Edgar Caseiro

Personal information
- Full name: Sérgio Edgar Miranda Alegre Caseiro
- Date of birth: 20 July 1980 (age 46)
- Place of birth: Portugal
- Positions: Midfielder; winger;

Senior career*
- Years: Team / Apps / (Gls)
- -1998/99: S.L. Benfica / 0 / (0)
- 1999: Córdoba CF / 2 / (0)
- 1999-2000: F.C. Felgueiras 1932 / 18 / (2)
- 2000-01: Rio Ave F.C. / 1 / (0)
- 2000-01: Leixões S.C. / 6 / (1)
- 2001-03: Valencia CF / 0 / (0)
- 2003-04: F.C. Maia / 17 / (0)
- 2004-05: Padroense F.C. / 14 / (0)
- Football Club Atert Bissen

Medal record
Men's football
Representing Portugal
UEFA European Under-16 Championship
| Winner | 1996 Austria |  |

= Edgar Caseiro =

Portuguese footballer

Sérgio Edgar Miranda Alegre Caseiro (born 20 July 1980 in Portugal) is a Portuguese retired footballer.

==Career==

After helping Portugal win the 1996 UEFA European Under-16 Championship, Caseiro started training with the first team of S.L. Benfica, the most successful team in Portugal. However, he failed to make an appearance for the club and after making 2 appearances with Spanish second division side Córdoba CF in the Spanish second division, played for Portuguese lower league outfits Felgueiras 1932, Rio Ave, Leixões S.C. before joining Spanish top flight side Valencia, where he again failed to make appearance.

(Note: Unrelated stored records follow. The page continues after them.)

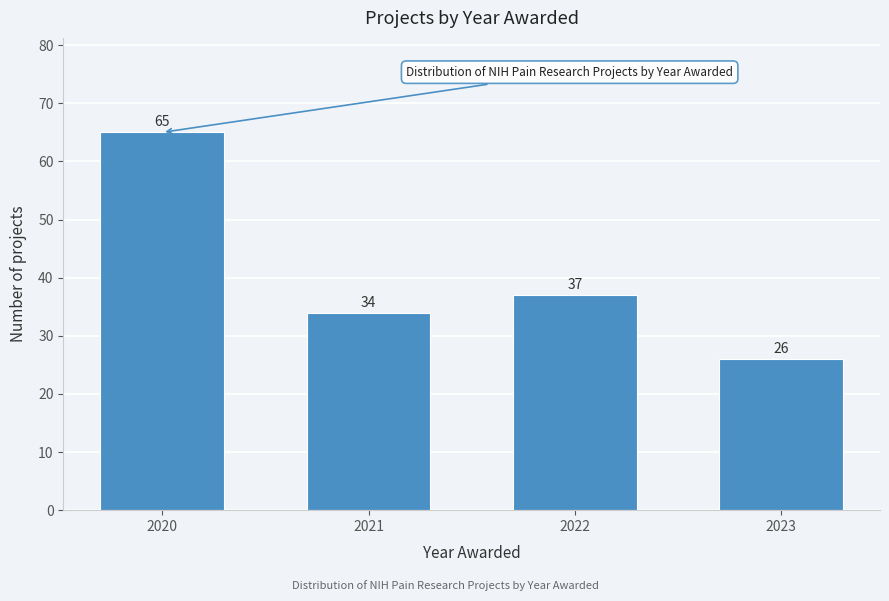

Reading left to right, transcribe all the data shown in this chart.

2020=65	2021=34	2022=37	2023=26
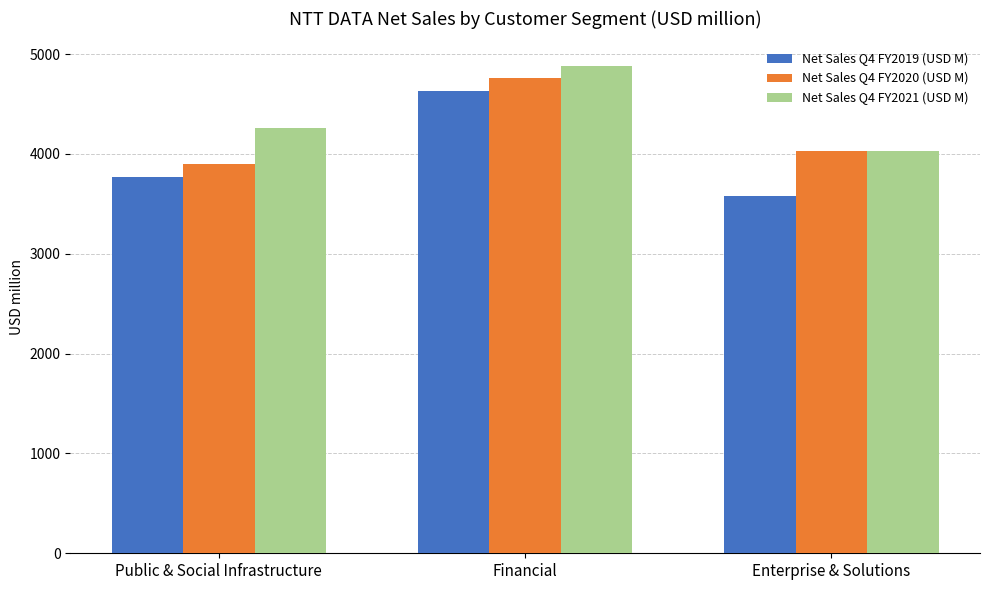

Between Public & Social Infrastructure and Enterprise & Solutions, which series saw the biggest shift?

Net Sales Q4 FY2021 (USD M)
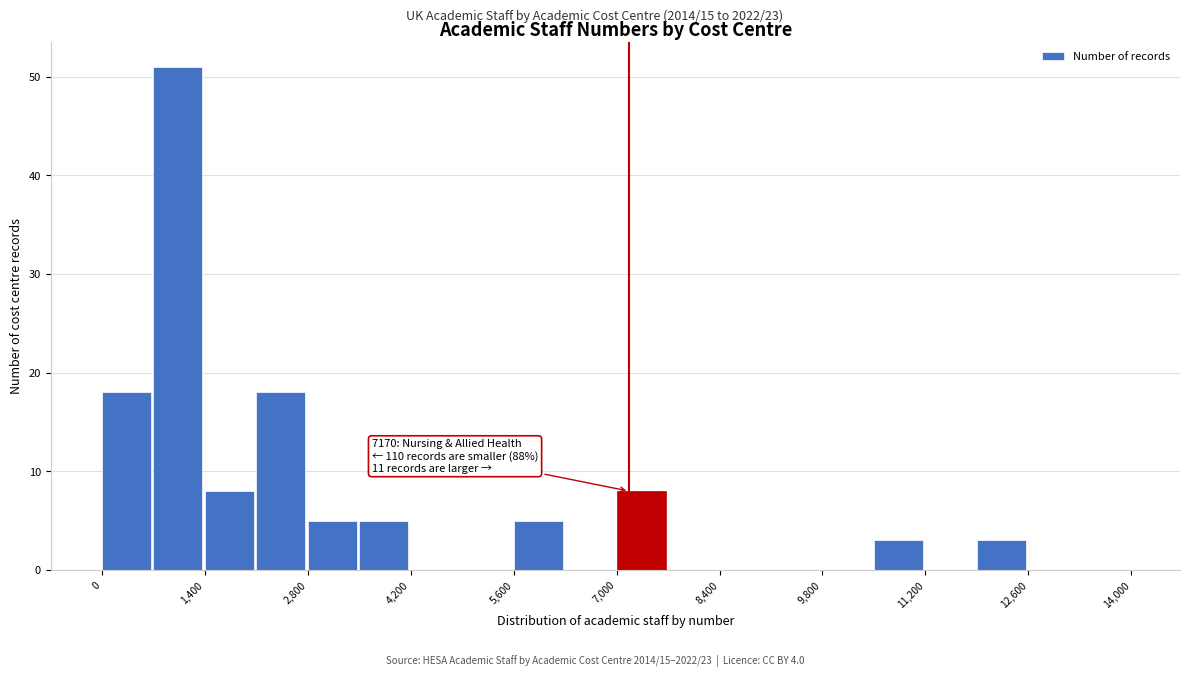

Around what value on the x-axis is the tallest bar? Give the approximate position of its centre, as read against the axis.

1000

In 2003, Caseiro returned to Portugal with Maia despite the possibility staying in Spain. However, he left at the end of 2003/04 due Maia's financial problems and later said he "made a mistake when I decided to return to Portuguese football".

At the end of 2004/05, Caseiro retired from football at the age of 25.

In 2013, he came out of retirement to sign for Atert Bissen in the Luxembourgish lower leagues.